Streaming AI-Generated Code in Real Time: Inside RapidNative's Architecture
By Rishav
28th May 2026
Last updated: 27th May 2026
When you type a prompt into ChatGPT, the worst-case failure mode is a paragraph that reads slightly off. When you type a prompt into RapidNative, the output is the running mobile app. Every token that streams back is a character of TypeScript that some browser-side bundler is about to try to compile and render inside an iframe — while the model is still typing.
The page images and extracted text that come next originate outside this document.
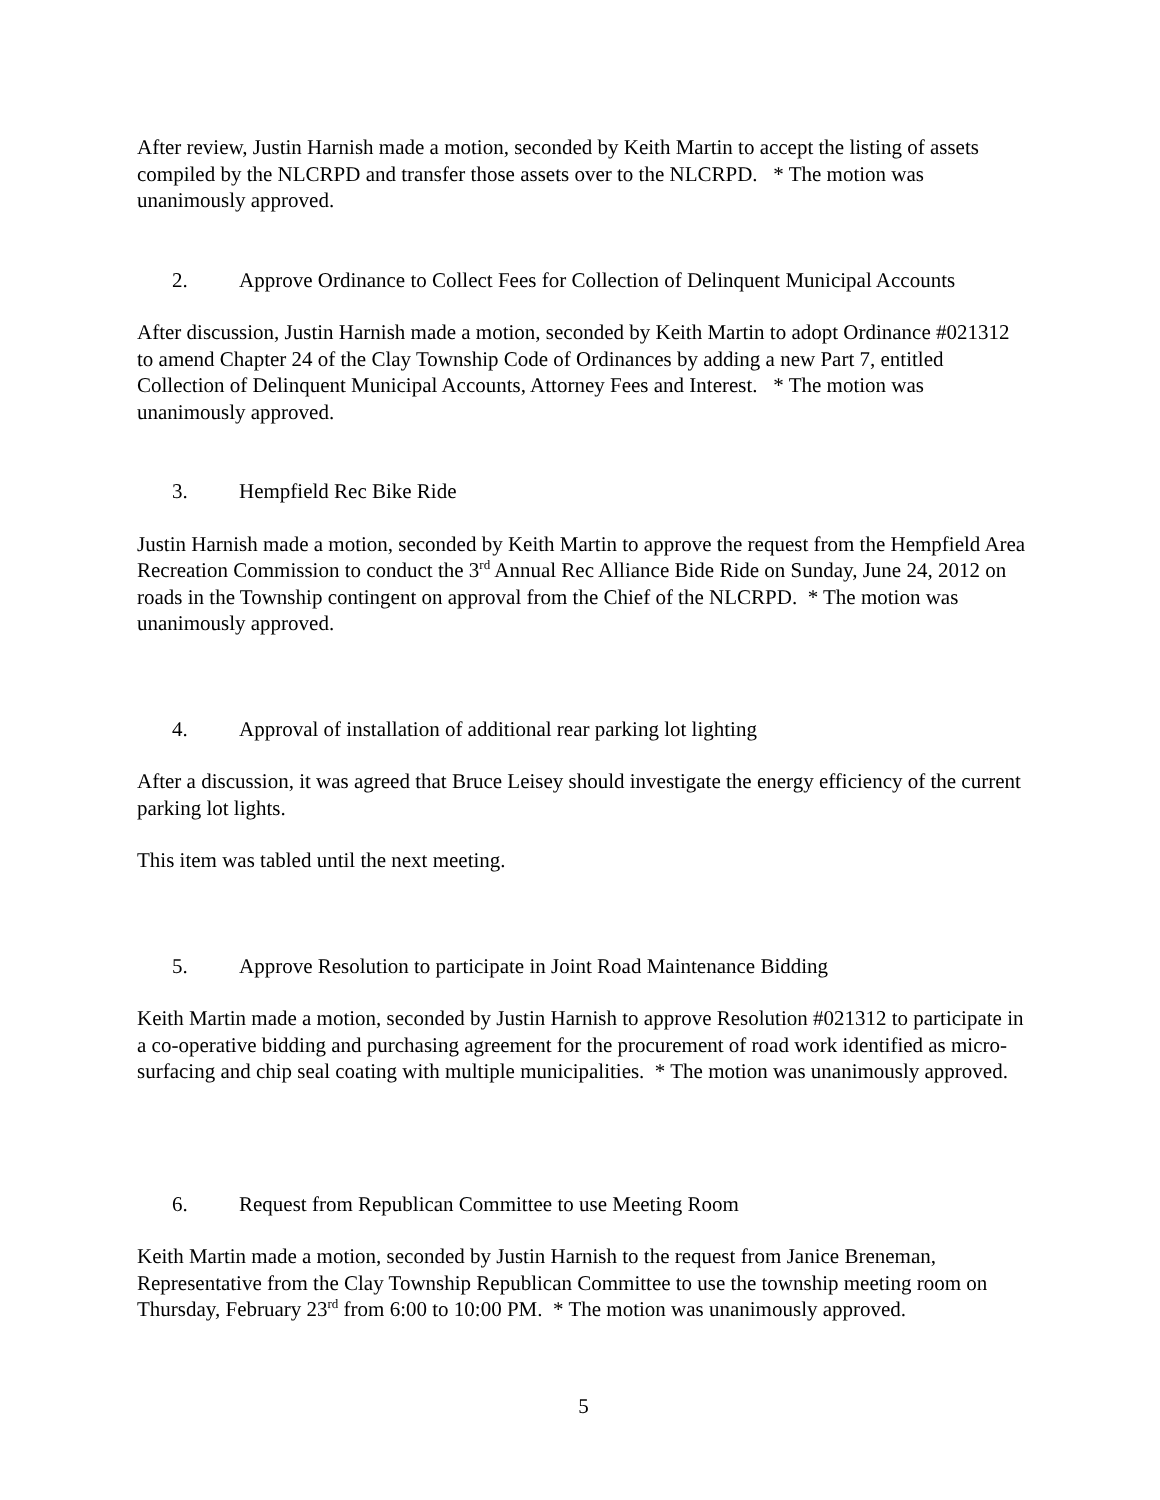After review, Justin Harnish made a motion, seconded by Keith Martin to accept the listing of assets compiled by the NLCRPD and transfer those assets over to the NLCRPD. * The motion was unanimously approved.
2. Approve Ordinance to Collect Fees for Collection of Delinquent Municipal Accounts
After discussion, Justin Harnish made a motion, seconded by Keith Martin to adopt Ordinance #021312 to amend Chapter 24 of the Clay Township Code of Ordinances by adding a new Part 7, entitled Collection of Delinquent Municipal Accounts, Attorney Fees and Interest. * The motion was unanimously approved.
3. Hempfield Rec Bike Ride
Justin Harnish made a motion, seconded by Keith Martin to approve the request from the Hempfield Area Recreation Commission to conduct the 3<sup>rd</sup> Annual Rec Alliance Bide Ride on Sunday, June 24, 2012 on roads in the Township contingent on approval from the Chief of the NLCRPD. * The motion was unanimously approved.
4. Approval of installation of additional rear parking lot lighting
After a discussion, it was agreed that Bruce Leisey should investigate the energy efficiency of the current parking lot lights.
This item was tabled until the next meeting.
5. Approve Resolution to participate in Joint Road Maintenance Bidding
Keith Martin made a motion, seconded by Justin Harnish to approve Resolution #021312 to participate in a co-operative bidding and purchasing agreement for the procurement of road work identified as micro-surfacing and chip seal coating with multiple municipalities. * The motion was unanimously approved.
6. Request from Republican Committee to use Meeting Room
Keith Martin made a motion, seconded by Justin Harnish to the request from Janice Breneman, Representative from the Clay Township Republican Committee to use the township meeting room on Thursday, February 23<sup>rd</sup> from 6:00 to 10:00 PM. * The motion was unanimously approved.
5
That gap between "model is generating" and "user sees a screen update" is where most AI builders break. They either wait for the whole response (slow, dead-feeling UX), or they ship partial code to the bundler and watch the preview flicker through a dozen syntax errors per second. We've spent a lot of cycles on the boring, invisible pipework that closes that gap.
This post documents the actual transport layer: how streaming AI-generated code gets from a streamText() call on the server to a working React Native preview in the iframe, with no waiting, no broken JSX flashing on screen, and no lost data when someone's Wi-Fi drops mid-generation. It's a deep technical companion to the 4-step LLM pipeline post — that post covers what the model does; this one covers how the bytes get to your screen.
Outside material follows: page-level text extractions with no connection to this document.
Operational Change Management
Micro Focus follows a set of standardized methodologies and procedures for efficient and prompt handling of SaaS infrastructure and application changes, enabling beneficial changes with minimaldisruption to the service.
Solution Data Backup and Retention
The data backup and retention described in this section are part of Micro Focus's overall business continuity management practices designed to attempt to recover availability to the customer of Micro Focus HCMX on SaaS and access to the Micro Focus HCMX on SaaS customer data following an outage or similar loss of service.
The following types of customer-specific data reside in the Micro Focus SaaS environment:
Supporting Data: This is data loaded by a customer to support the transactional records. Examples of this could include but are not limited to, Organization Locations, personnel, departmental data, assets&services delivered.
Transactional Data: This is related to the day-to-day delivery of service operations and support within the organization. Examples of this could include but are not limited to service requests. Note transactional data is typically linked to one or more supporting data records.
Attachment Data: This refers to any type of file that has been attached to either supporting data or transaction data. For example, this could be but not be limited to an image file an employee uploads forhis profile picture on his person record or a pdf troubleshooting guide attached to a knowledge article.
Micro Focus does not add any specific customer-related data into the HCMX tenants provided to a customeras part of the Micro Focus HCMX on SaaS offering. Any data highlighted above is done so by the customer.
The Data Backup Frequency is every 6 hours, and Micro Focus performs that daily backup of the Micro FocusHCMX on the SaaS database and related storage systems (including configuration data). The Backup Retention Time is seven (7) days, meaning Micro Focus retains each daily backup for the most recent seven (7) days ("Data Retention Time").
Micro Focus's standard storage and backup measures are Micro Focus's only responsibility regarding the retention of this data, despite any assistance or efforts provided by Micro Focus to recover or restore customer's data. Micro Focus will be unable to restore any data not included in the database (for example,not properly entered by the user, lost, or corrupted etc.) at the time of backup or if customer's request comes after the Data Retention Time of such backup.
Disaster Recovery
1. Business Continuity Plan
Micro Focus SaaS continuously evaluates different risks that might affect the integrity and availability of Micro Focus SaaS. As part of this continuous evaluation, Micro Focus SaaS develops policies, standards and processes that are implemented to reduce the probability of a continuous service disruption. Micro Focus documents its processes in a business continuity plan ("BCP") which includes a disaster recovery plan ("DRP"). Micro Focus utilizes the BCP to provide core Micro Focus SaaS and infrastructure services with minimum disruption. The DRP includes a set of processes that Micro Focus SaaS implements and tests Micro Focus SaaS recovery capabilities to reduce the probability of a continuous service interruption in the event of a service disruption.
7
Photo by Markus Spiske on Unsplash
What "real-time streaming" actually means here
A short answer paragraph, since this is the question every developer asks first:
Real-time streaming in RapidNative means the model emits tokens via Server-Sent Events (SSE), the client reads each chunk through a ReadableStream reader loop, parses out individual <file> blocks from a custom <CodeProject> envelope as they complete, runs each file through streaming-safe post-processors, writes them to a Redux-backed virtual file system, and the in-browser bundler rebundles and reloads the preview iframe — all while the model is still typing the next file. From first token to first visible UI update is typically under a second.
That's eight distinct stages between the LLM and the screen. Let's walk through each one.
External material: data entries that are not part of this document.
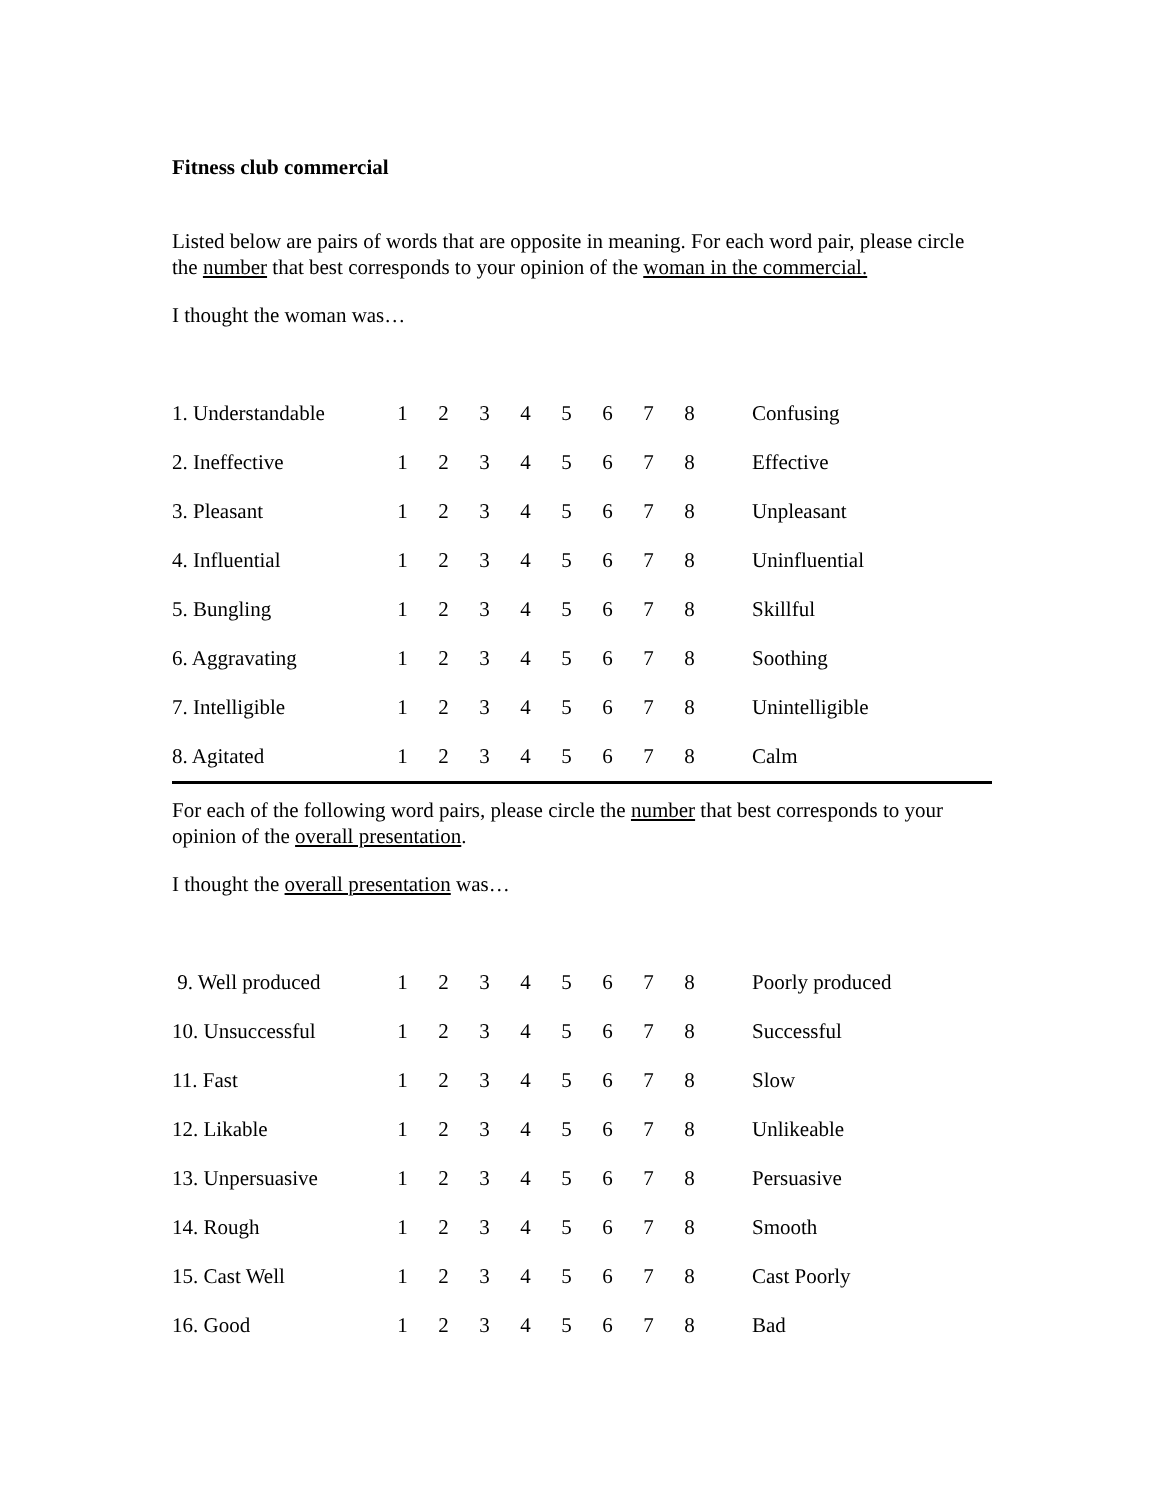Fitness club commercial
Listed below are pairs of words that are opposite in meaning. For each word pair, please circle the number that best corresponds to your opinion of the woman in the commercial.
I thought the woman was…
| 1. Understandable | 1 | 2 | 3 | 4 | 5 | 6 | 7 | 8 | Confusing |
| 2. Ineffective | 1 | 2 | 3 | 4 | 5 | 6 | 7 | 8 | Effective |
| 3. Pleasant | 1 | 2 | 3 | 4 | 5 | 6 | 7 | 8 | Unpleasant |
| 4. Influential | 1 | 2 | 3 | 4 | 5 | 6 | 7 | 8 | Uninfluential |
| 5. Bungling | 1 | 2 | 3 | 4 | 5 | 6 | 7 | 8 | Skillful |
| 6. Aggravating | 1 | 2 | 3 | 4 | 5 | 6 | 7 | 8 | Soothing |
| 7. Intelligible | 1 | 2 | 3 | 4 | 5 | 6 | 7 | 8 | Unintelligible |
| 8. Agitated | 1 | 2 | 3 | 4 | 5 | 6 | 7 | 8 | Calm |
For each of the following word pairs, please circle the number that best corresponds to your opinion of the overall presentation.
I thought the overall presentation was…
| 9. Well produced | 1 | 2 | 3 | 4 | 5 | 6 | 7 | 8 | Poorly produced |
| 10. Unsuccessful | 1 | 2 | 3 | 4 | 5 | 6 | 7 | 8 | Successful |
| 11. Fast | 1 | 2 | 3 | 4 | 5 | 6 | 7 | 8 | Slow |
| 12. Likable | 1 | 2 | 3 | 4 | 5 | 6 | 7 | 8 | Unlikeable |
| 13. Unpersuasive | 1 | 2 | 3 | 4 | 5 | 6 | 7 | 8 | Persuasive |
| 14. Rough | 1 | 2 | 3 | 4 | 5 | 6 | 7 | 8 | Smooth |
| 15. Cast Well | 1 | 2 | 3 | 4 | 5 | 6 | 7 | 8 | Cast Poorly |
| 16. Good | 1 | 2 | 3 | 4 | 5 | 6 | 7 | 8 | Bad |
Stage 1: The four-step server pipeline
The AI generation endpoint lives at src/app/api/user/ai/generate-v2/route.ts and runs four stages on every request:
- Context gathering — a small, fast model with tool access (
get_files_content,batch_grep,read_skills) figures out what files matter for the user's request. - Signal parsing — the context model's output is scanned for deterministic markers like
NEW_SCREEN: yes,AUTH: yes,DB: yesthat tell the rest of the pipeline what to do. - Generation tools — if the request needs database schema or auth scaffolding, dedicated tools emit those files deterministically (no LLM creativity, just template expansion).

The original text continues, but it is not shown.